Consider a \(0.3\)-m-diameter and \(1.8-\mathrm{m}\)-long horizontal cylinder in a room at \(20^{\circ} \mathrm{C}\). If the outer surface temperature of the cylinder is \(40^{\circ} \mathrm{C}\), the natural convection heat transfer coefficient is (a) \(3.0 \mathrm{~W} / \mathrm{m}^{2} \cdot \mathrm{K}\) (b) \(3.5 \mathrm{~W} / \mathrm{m}^{2} \cdot \mathrm{K}\) (c) \(3.9 \mathrm{~W} / \mathrm{m}^{2} \cdot \mathrm{K}\) (d) \(4.6 \mathrm{~W} / \mathrm{m}^{2} \cdot \mathrm{K}\) (e) \(5.7 \mathrm{~W} / \mathrm{m}^{2} \cdot \mathrm{K}\)

The given values are as follows: - Diameter (d) of the cylinder: \(0.3\,\mathrm{m}\) - Length (L) of the cylinder: \(1.8\,\mathrm{m}\) - Room temperature (Tr): \(20^{\circ} \mathrm{C}\) - Outer surface temperature (Tc) of the cylinder: \(40^{\circ} \mathrm{C}\)

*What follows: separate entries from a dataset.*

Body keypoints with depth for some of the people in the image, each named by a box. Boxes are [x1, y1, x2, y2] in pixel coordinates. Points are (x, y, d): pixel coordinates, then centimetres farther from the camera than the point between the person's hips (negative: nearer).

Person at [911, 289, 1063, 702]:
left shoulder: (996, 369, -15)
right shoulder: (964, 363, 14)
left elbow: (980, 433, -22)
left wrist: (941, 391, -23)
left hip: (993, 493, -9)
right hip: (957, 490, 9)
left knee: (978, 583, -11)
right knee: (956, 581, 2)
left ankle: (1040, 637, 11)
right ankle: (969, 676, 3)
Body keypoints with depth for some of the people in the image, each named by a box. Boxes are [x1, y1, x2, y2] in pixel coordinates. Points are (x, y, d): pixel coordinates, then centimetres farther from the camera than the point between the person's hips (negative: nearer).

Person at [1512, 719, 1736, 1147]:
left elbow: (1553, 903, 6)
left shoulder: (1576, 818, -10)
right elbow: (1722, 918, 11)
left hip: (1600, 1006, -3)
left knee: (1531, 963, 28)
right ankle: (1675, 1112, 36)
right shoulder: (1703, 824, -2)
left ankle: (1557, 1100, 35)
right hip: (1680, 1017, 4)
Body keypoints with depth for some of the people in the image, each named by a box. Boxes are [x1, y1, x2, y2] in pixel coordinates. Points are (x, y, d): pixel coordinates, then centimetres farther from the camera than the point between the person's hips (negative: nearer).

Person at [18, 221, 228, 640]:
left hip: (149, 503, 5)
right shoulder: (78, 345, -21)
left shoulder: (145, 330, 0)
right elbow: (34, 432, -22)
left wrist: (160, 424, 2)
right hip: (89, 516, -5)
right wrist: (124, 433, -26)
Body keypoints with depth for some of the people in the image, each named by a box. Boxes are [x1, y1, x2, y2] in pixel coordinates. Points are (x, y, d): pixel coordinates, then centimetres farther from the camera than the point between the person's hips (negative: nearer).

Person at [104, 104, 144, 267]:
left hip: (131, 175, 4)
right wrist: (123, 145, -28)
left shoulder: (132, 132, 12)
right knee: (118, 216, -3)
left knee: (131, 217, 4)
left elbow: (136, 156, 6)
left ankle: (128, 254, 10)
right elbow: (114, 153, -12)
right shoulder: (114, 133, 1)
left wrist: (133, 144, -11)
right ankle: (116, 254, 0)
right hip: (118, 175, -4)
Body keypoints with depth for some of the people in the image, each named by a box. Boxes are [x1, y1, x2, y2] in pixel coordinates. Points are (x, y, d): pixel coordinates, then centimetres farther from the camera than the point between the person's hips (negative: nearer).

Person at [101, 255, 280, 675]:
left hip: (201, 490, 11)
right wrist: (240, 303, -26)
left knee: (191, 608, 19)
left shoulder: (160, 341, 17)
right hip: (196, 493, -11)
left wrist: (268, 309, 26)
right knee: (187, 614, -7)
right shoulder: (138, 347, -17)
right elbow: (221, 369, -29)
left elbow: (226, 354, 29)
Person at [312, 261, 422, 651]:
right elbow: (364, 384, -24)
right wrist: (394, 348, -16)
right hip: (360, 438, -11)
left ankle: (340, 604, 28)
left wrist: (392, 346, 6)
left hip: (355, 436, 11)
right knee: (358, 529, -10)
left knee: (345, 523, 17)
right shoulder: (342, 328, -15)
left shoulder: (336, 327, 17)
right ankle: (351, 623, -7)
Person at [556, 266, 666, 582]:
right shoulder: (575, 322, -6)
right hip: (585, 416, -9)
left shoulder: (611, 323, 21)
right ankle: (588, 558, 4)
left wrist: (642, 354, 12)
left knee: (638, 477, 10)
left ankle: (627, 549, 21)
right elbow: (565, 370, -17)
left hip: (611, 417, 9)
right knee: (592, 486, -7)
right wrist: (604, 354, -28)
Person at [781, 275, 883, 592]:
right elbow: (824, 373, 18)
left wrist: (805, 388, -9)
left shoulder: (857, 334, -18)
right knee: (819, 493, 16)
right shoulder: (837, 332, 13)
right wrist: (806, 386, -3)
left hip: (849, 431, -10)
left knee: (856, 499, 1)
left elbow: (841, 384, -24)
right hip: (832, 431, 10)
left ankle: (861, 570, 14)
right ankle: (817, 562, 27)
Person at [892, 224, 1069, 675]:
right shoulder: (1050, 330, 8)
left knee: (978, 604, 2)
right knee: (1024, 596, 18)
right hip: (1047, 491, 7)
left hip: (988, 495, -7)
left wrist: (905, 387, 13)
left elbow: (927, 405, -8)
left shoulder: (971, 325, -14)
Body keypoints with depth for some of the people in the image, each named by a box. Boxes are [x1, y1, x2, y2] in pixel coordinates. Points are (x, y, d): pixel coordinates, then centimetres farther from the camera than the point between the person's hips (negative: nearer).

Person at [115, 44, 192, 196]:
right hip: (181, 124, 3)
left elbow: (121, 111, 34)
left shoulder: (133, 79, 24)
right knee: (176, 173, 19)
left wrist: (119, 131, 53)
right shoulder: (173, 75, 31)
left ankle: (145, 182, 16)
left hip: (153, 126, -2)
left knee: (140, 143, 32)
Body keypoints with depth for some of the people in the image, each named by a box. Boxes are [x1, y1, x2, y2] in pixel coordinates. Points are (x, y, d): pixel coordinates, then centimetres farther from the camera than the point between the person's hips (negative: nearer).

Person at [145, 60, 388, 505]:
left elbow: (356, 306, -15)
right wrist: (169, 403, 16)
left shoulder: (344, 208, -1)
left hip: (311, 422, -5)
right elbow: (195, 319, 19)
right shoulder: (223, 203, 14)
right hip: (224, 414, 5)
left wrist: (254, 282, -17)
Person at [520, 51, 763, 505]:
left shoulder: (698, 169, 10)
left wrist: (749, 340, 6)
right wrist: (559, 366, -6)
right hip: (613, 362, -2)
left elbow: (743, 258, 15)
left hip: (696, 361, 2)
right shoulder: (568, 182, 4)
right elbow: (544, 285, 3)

Calculate the temperature difference between the cylinder surface and the room: $$T_{diff} = T_c - T_r = 40 - 20 = 20\,\text{K}$$

For a horizontal cylinder, the characteristic length (Lc) is given by the diameter (d): $$L_c = d = 0.3\,\mathrm{m}$$

The Grashof number (Gr) is a dimensionless number that measures the influence of buoyancy forces relative to viscous forces in natural convection. We assume the given parameters are for air, and use the following properties at the film temperature (\(\frac{T_r + T_c}{2}\)): - Coefficient of thermal expansion (beta): \(3.41 \times 10^{-3}\,\mathrm{K^{-1}}\) - Dynamic viscosity (mu): \(1.97 \times 10^{-5}\,\mathrm{kg \cdot m^{-1} \cdot s^{-1}}\) - Kinematic viscosity (nu): \(1.56 \times 10^{-5}\,\mathrm{m^2 \cdot s^{-1}}\) - Acceleration due to gravity (g): \(9.81\,\mathrm{m \cdot s^{-2}}\) $$Gr = \frac{g \cdot \beta \cdot T_{diff} \cdot L_c^3}{\nu^2} = \frac{9.81 \cdot 3.41 \times 10^{-3} \cdot 20 \cdot (0.3)^3}{(1.56 \times 10^{-5})^2} \approx 5.77 \times 10^8$$

The Prandtl number (Pr) is a dimensionless number that measures the ratio of momentum diffusivity to the thermal diffusivity. For air, at the film temperature, the thermal conductivity (k) is \(0.027\,\mathrm{W \cdot m^{-1} \cdot K^{-1}}\). The Prandtl number is given by the following formula: $$Pr = \frac{\mu \cdot c_p}{k} = \frac{1.97 \times 10^{-5} \cdot 1004}{0.027} \approx 0.72$$

We can use the Churchill-Chu correlation for the Nusselt number (Nu) for a horizontal cylinder in a natural convection situation: $$Nu = 0.60 + \frac{0.387 \cdot Gr^{1/6}}{[1+ (0.559/Pr)^{9/16}]^{8/27}}$$ $$Nu = 0.60 + \frac{0.387 \cdot (5.77 \times 10^8)^{1/6}}{[1+ (0.559/0.72)^{9/16}]^{8/27}} \approx 12.47$$

The heat transfer coefficient (h) can be calculated using the Nusselt number and the thermal conductivity of air: $$h = \frac{Nu \cdot k}{L_c} = \frac{12.47 \cdot 0.027}{0.3} \approx 1.381\,\mathrm{W \cdot m^{-2} \cdot K^{-1}}$$

The calculated heat transfer coefficient value is closest to \(1.4\,\mathrm{W \cdot m^{-2} \cdot K^{-1}}\), but none of the options provided in the problem statement match this result. It seems there is an issue with either the problem statement or the given answer options, as the calculated value does not correspond to any of the options provided.